Yapılan bu açıklamalar ışığında uyuşmazlık değerlendirildiğinde; yargılama sırasında yürürlüğe giren geçmişe etkili yasa değişikliklerinin, dava konusu hakkın özünü ortadan kaldırdığı açıktır. Diğer bir anlatımla, geçmişe etkili yeni yasa nedeniyle dava konusuz kalmıştır.
Bu noktada, mahkemece; HMK’nun 331/1. maddesi uyarınca, konusuz kalan dava hakkında yargılamaya devam edilerek, dava açıldığı zaman hangi tarafın haksız olduğu tesbit edilmeli ve o tarafın yargılama giderlerine (bu bağlamda vekalet ücretine de) mahkum edilmesi gerekir.
Eldeki davada; davacı, davanın açıldığı andaki mevzuat ve içtihat durumuna göre dava açmakta haklıdır.
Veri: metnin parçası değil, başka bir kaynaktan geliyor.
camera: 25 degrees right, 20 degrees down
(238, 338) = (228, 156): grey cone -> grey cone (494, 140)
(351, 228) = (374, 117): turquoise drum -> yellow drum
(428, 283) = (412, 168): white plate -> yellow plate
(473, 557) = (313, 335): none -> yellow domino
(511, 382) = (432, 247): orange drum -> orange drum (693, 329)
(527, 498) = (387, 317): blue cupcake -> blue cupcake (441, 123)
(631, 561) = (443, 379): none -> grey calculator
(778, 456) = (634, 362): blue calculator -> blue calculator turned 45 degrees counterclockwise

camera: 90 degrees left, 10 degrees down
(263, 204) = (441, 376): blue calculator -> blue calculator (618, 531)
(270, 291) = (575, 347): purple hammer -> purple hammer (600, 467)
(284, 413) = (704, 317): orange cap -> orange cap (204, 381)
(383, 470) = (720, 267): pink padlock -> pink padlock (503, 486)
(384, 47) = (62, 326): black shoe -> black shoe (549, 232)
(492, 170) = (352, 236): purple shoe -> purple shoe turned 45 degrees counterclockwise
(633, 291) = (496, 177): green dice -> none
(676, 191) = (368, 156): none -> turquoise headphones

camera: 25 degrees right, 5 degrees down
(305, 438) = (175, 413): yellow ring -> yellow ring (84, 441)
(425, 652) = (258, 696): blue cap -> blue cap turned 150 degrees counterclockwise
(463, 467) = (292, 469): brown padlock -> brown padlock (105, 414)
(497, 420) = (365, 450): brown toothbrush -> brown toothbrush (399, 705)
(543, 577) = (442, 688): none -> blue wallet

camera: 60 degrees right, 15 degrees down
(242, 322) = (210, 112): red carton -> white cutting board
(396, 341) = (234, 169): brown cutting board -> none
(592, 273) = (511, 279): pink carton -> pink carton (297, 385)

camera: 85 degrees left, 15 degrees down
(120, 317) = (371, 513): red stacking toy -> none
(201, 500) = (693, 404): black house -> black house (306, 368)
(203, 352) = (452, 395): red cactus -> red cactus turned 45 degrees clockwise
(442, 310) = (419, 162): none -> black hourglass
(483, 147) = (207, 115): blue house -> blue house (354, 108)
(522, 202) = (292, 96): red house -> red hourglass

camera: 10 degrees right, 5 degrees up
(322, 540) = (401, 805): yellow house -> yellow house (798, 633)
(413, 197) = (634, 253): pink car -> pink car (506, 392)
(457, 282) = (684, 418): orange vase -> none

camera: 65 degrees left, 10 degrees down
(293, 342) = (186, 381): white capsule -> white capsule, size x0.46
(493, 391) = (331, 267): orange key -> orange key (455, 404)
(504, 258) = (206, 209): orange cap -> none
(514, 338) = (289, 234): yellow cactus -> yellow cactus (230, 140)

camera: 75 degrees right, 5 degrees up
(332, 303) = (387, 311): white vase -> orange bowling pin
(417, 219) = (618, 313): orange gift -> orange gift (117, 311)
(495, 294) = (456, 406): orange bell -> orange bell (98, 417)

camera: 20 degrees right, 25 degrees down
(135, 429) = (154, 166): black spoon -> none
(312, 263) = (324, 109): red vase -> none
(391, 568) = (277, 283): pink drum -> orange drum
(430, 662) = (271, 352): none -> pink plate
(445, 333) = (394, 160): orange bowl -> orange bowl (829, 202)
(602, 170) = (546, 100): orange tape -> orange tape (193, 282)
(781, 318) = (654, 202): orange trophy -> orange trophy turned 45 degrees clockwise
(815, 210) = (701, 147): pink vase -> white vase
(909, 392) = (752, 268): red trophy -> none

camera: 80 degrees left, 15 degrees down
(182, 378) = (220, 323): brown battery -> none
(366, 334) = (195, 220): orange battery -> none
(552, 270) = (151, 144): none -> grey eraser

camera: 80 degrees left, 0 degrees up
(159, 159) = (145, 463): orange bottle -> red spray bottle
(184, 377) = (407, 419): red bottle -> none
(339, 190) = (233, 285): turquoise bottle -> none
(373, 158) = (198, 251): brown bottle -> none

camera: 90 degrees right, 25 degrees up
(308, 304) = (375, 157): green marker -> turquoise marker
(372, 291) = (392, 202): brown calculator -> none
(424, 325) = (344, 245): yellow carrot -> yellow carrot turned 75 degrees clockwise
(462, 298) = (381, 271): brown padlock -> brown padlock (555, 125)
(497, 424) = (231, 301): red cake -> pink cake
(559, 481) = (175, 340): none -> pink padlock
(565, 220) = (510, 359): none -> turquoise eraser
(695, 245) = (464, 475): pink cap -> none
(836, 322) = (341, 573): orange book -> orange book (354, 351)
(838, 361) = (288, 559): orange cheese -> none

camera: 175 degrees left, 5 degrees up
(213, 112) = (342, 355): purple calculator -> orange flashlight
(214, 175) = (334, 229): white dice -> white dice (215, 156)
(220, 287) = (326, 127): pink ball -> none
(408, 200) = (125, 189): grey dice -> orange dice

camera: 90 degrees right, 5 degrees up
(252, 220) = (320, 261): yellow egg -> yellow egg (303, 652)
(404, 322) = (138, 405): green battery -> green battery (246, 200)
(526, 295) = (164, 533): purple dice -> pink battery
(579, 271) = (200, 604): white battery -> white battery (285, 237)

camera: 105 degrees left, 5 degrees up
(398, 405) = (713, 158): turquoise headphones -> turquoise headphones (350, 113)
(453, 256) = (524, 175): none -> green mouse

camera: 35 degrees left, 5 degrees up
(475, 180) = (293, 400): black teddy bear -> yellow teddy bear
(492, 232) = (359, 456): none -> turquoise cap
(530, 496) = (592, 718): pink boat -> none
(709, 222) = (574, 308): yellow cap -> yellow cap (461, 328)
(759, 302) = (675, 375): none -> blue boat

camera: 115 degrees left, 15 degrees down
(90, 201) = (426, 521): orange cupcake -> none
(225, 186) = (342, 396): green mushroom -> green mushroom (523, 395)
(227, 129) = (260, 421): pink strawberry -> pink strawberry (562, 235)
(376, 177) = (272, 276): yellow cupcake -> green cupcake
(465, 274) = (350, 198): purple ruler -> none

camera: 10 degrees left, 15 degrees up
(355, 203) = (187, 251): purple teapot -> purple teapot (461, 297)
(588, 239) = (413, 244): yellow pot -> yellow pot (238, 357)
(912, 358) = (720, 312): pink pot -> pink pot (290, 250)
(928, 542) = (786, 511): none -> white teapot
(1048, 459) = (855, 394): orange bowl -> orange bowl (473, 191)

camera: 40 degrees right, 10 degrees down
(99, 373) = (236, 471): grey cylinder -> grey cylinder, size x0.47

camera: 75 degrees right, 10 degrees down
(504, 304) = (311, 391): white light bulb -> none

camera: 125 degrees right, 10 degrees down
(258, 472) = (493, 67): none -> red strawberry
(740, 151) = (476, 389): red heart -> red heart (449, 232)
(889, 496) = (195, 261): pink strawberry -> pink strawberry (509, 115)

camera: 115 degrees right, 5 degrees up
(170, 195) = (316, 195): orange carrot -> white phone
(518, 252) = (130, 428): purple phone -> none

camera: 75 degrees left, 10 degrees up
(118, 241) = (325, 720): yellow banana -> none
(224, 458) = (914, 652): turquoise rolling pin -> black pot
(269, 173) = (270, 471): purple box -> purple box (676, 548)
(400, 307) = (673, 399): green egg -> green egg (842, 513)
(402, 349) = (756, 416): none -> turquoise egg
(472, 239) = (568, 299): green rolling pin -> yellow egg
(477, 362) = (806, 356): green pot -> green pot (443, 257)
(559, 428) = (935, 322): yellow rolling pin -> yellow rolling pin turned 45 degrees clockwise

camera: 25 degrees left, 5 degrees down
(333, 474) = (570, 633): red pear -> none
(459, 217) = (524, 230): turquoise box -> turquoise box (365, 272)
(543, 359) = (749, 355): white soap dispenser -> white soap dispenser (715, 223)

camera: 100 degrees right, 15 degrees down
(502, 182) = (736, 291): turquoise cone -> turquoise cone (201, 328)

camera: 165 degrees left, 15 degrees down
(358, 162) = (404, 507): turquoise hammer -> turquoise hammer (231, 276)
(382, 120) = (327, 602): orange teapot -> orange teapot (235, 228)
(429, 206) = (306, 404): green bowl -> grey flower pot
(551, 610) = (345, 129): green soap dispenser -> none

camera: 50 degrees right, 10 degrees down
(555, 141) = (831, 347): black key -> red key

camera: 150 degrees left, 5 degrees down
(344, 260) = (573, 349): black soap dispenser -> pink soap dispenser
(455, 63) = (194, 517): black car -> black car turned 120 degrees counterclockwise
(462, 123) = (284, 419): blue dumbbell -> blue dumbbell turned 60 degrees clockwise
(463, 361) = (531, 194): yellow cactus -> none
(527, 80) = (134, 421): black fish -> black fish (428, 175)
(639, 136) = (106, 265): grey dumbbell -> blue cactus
Eş söyleyişle, davaya konu bedelleri tahsil eden davalı, davanın açılmasına sebebiyet vermiştir.
Hal böyle olunca; ilk derece mahkemesince, yargılama sırasında yürürlüğe giren yasa değişiklikleri nedeniyle konusuz kalan davanın esası hakkında karar verilmesine yer olmadığına, davacı tarafça yapılan yargılama giderlerinin ve bu giderlere dahil olan maktu vekalet ücretinin davalıdan tahsiline karar verilmesi gerekirken, davanın reddine dair kurulan
yerel mahkeme hükmü hatalı olduğu gibi İstinaf incelemesi sırasında, bölge adliye mahkemesince, davacının istinaf başvurusunun kısmen kabulü ile davalı taraf yararına vekalet ücreti takdirine yönelik yerel mahkeme hükmü kaldırılarak hüküm fıkrasının düzeltilmesi yoluna gidilmiş ise de, davacı yararına vekalet ücreti takdiri gerekirken, bu yönde hüküm kurulmaması da usul ve yasaya aykırı olup, bozmayı gerektirmiştir.
SONUÇ: Yukarıda birinci bentte açıklanan nedenlerle davalının tüm, davacının sair temyiz itirazlarının reddine; ikinci bentte açıklanan nedenlerle 6100 sayılı HMK’nun 371. maddesi uyarınca temyiz olunan Bölge Adliye Mahkemesi kararının davacı yararına BOZULMASINA, peşin alınan temyiz harcının istek halinde temyiz edene iadesine, dosyanın Bölge Adliye Mahkemesine, kararın bir örneğinin de İlk Derece Mahkemesine GÖNDERİLMESİNE, 23/05/2019 gününde oybirliği ile karar verildi.